Department of Health and Human Services Secretary, Xavier Becerra, officially renewed the emergency declaration “as a result of the continued consequences of the Coronavirus Disease 2019 pandemic.”
The health emergency declaration allows for certain individuals to receive COVID testing, vaccines and treatment paid for by taxpayers and was expected to be renewed. Officials, who remain unnamed, told Bloomberg this week that the White House is expected to renew the emergency declaration.
“The Public Health Emergency declaration continues to provide us with tools and authorities needed to respond,” a Biden administration official told CNN this week. “The [order] provides essential capabilities and flexibilities to hospitals to better care for patients, particularly if we were to see a significant increase in hospitalizations in the coming weeks.”

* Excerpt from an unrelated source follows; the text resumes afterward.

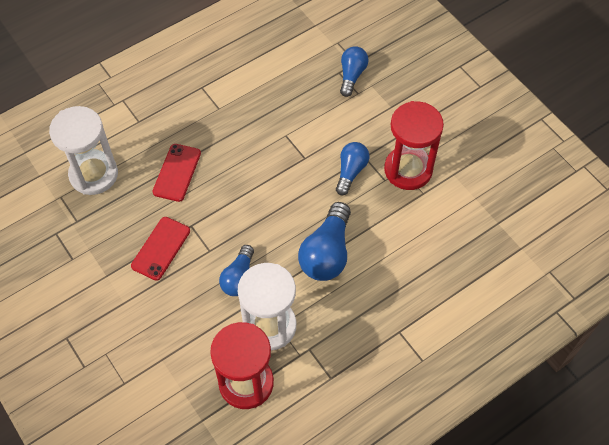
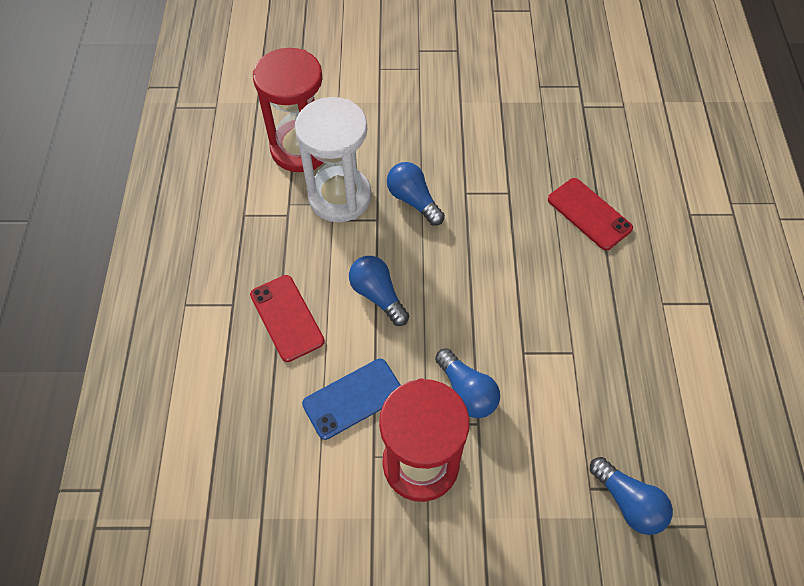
camera: 125 degrees right, 0 degrees up
white hourglass [49,106,118,195] -> none
red phone [131,217,190,281] -> red phone moved to [250,275,325,362]
blue light bulb [298,202,351,281] -> blue light bulb [349,256,409,326], size x0.63
none -> blue phone [302,359,400,440]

However, pushback is beginning to be seen from more than just the usual suspects, present company included. The Wall Street Journal’s Editorial Board responded to the order, saying the Biden Administration wants a “perpetual emergency.”
“Monday’s news leak that the Biden Administration will extend the Covid-19 public-health emergency—which had been scheduled to end on Friday—for another 90 days was no surprise for a White House that seems to want a perpetual emergency,” the article began.

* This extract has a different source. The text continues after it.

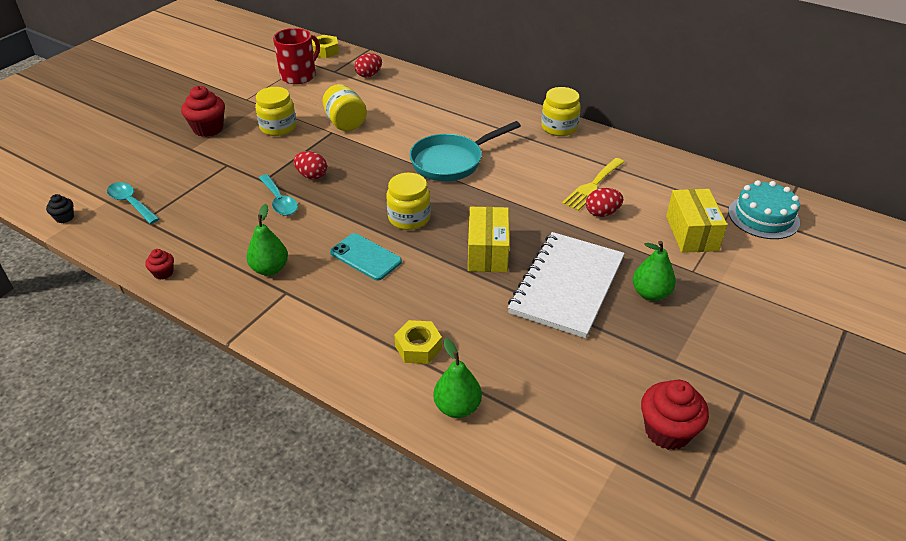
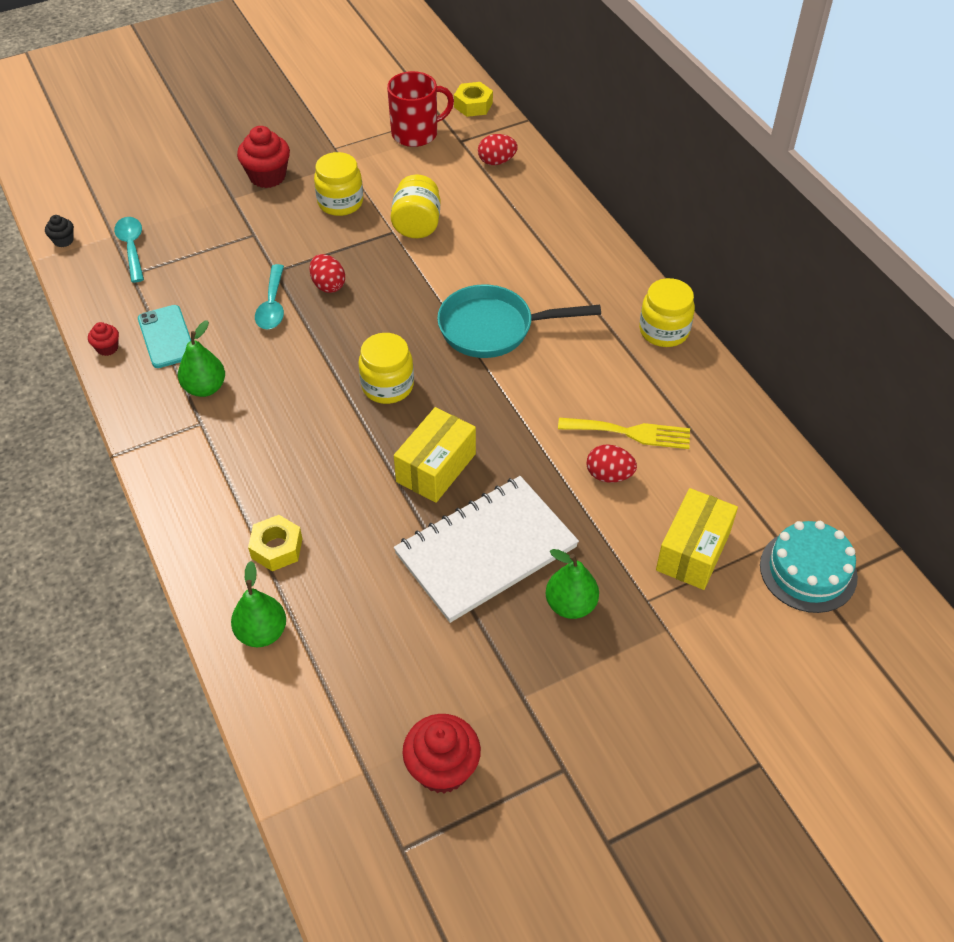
camera: 30 degrees right, 10 degrees up
turquoise phone [330,233,402,281] -> turquoise phone moved to [138,305,191,368]
yellow fork [562,158,624,211] -> yellow fork turned 150 degrees counterclockwise [558,418,690,449]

“The Biden Administration claims the declaration provides critical regulatory flexibility. But emergency-use authorizations for vaccines and treatments are governed by a separate statute. The Health and Human Services Department could also make permanent other regulation flexibility such as Medicare coverage for telehealth services,” they continued.

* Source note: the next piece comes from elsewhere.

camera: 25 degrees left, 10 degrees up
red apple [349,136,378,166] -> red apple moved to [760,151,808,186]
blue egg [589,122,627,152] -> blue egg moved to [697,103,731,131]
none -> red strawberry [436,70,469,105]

Republicans have unsuccessfully called on the administration to end the Public Health Emergency.
“Today we call on your administration to do what so many states and other countries already have: accept that COVID-19 is endemic, recognize that current heavy-handed government interventions are doing more harm than good, and immediately begin the process by which we unwind the PHE so our country can get back to normal,” GOP members of Congress wrote in a letter back in February, before the previous renewal in April.
Not long after, in March, Republicans spearheaded an effort to bring the national emergency to an end, passing it in the Senate, even though it did not pass the House. After the bill passed the Senate, President Biden issued a statement threatening to veto the bill.
“The robust powers this emergency declaration provides the federal government are no longer necessary and Congress must debate, and ultimately repeal them, in order to begin the process of unwinding the powers the government took hold of during the peak of the crisis,” Sen. Roger Marshall, R-Kan., said on the Senate floor at the time.